11. Ik wijs er op dat bij alle verhoren van verdachte na de hier aan de orde zijnde aanhoudingen de handtekeningen voor zover ik dat kan overzien grote gelijkenis vertonen. Opvallend is vooral dat de eerste vier letters van de naam [aanvrager] steeds in hoofdletters, althans grote letters worden geschreven en de overige letters van die naam niet. De handtekening op het in het kader van het herzieningsverzoek overlegde paspoort ten name van [aanvrager] (geldig van 30 januari 2006 tot 30 januari 2011) is een volledig andere.
Voorts wijs ik er op dat foto die prijkt op de registratiekaart en het pasje ter identificatie grote overeenkomst vertonen met een foto op het paspoort en de foto op een identiteitsbewijs. Deze vier foto’s waarvan mijn inziens kan worden aangenomen dat ze van verzoeker zijn wijken opvallend af van de inputfoto, de foto PL1300007040518 met de naam [aanvrager]7.en de foto PL 1300003025266 met de naam [betrokkene 1]. De verschillen zijn zo groot dat ik geen behoefte heb aan nader onderzoek. Tot enige terughoudendheid om nader onderzoek voor te stellen brengt mij ook de omstandigheid dat uit de mij ter beschikking staande stukken nergens blijkt dat van verdachte vingerafdrukken zijn afgenomen. Immers als dat zou vast staan zou eenvoudig als een extra check vergelijkend onderzoek kunnen plaatsvinden tussen de vingerafdrukken die in het kader van de opname in de penitentiaire inrichting zijn afgenomen van de gedetineerde [aanvrager] en de vingersporen van de aangehouden verdachte die zich bekend maakt als [aanvrager].

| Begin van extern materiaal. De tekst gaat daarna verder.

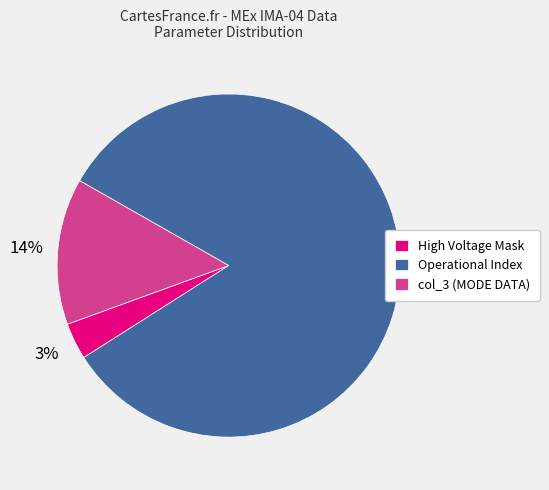

Is the sum of High Voltage Mask and Operational Index greater than half?

Yes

12. In het licht van de bevindingen van de politie, waaronder hetgeen is gerelateerd over aanhouding en verhoor in februari 2007 in Amsterdam, en de constateringen hierboven inzake handtekeningen en foto’s meen ik dat de drie aanvragen gegrond dienen te worden verklaard. Uit een oogpunt van doelmatigheid is er veel voor te zeggen dat de zaken niet naar verschillende Hoven worden verwezen.

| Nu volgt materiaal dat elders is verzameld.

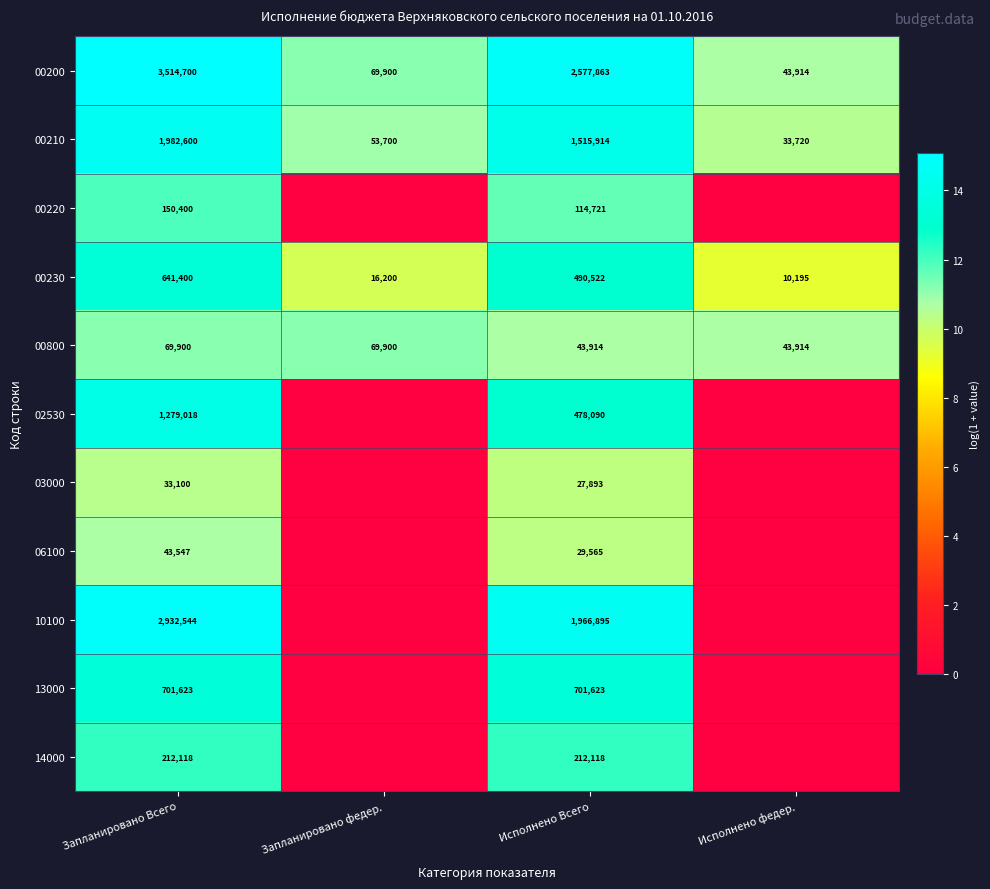

At which label does 00210 reach its minimum?

Исполнено федер.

13. Deze conclusie strekt ertoe dat de Hoge Raad de aanvragen gegrond zal verklaren en de zaken zal verwijzen naar een Gerechtshof, opdat de zaken op de voet van art. 472, tweede lid, Sv opnieuw zullen worden berecht en afgedaan.
De Procureur-Generaal
bij de Hoge Raad der Nederlanden
AG
Voetnoten
Voetnoten Conclusie 03‑03‑2015
Zoals uit het onder 8 vermelde aanvullend proces-verbaal blijkt is dat volgens de verbalisant niet een foto van de gedetineerde [aanvrager].
De dagvaarding om op 14 mei 2008 te verschijnen voor de rechtbank Breda is op 29 februari 2008 in persoon uitgereikt voorafgaande aan de invrijheidstelling aan de aangehouden [aanvrager].

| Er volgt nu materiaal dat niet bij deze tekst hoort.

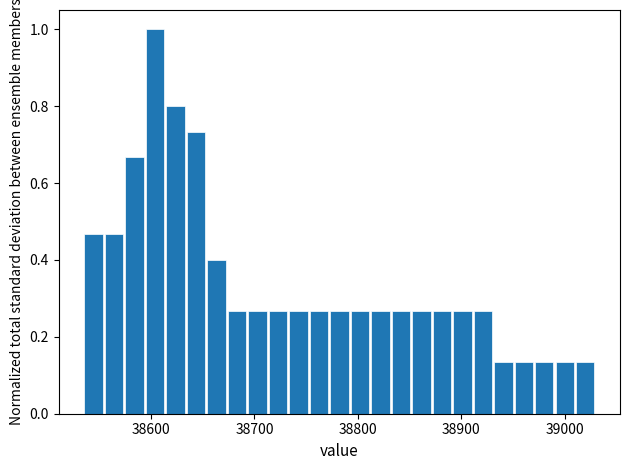

Around what value on the x-axis is the tallest bar? Give the approximate position of its centre, as read against the axis.

38600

De dagvaarding om op 14 mei 2008 te verschijnen voor de rechtbank Breda is 3 april 2008 in persoon uitgereikt voorafgaande aan de invrijheidstelling aan de aangehouden [aanvrager].
Er zijn indertijd videobeelden gemaakt. Daarop is te zien is dat verdachte het pand betreedt.
Bij zijn eerste verhoor in deze zaak geeft verdachte een telefoonnummer op.
Uit het Alkmaarse dossier komt nar voren dat dat deze foto inmiddels uit het geautomatiseerde systeem van de politie is verwijderd. Kennelijk heeft de op die foto afgebeelde persoon ([betrokkene 1]?) ook indertijd al bij de politie de naam [aanvrager] opgegeven.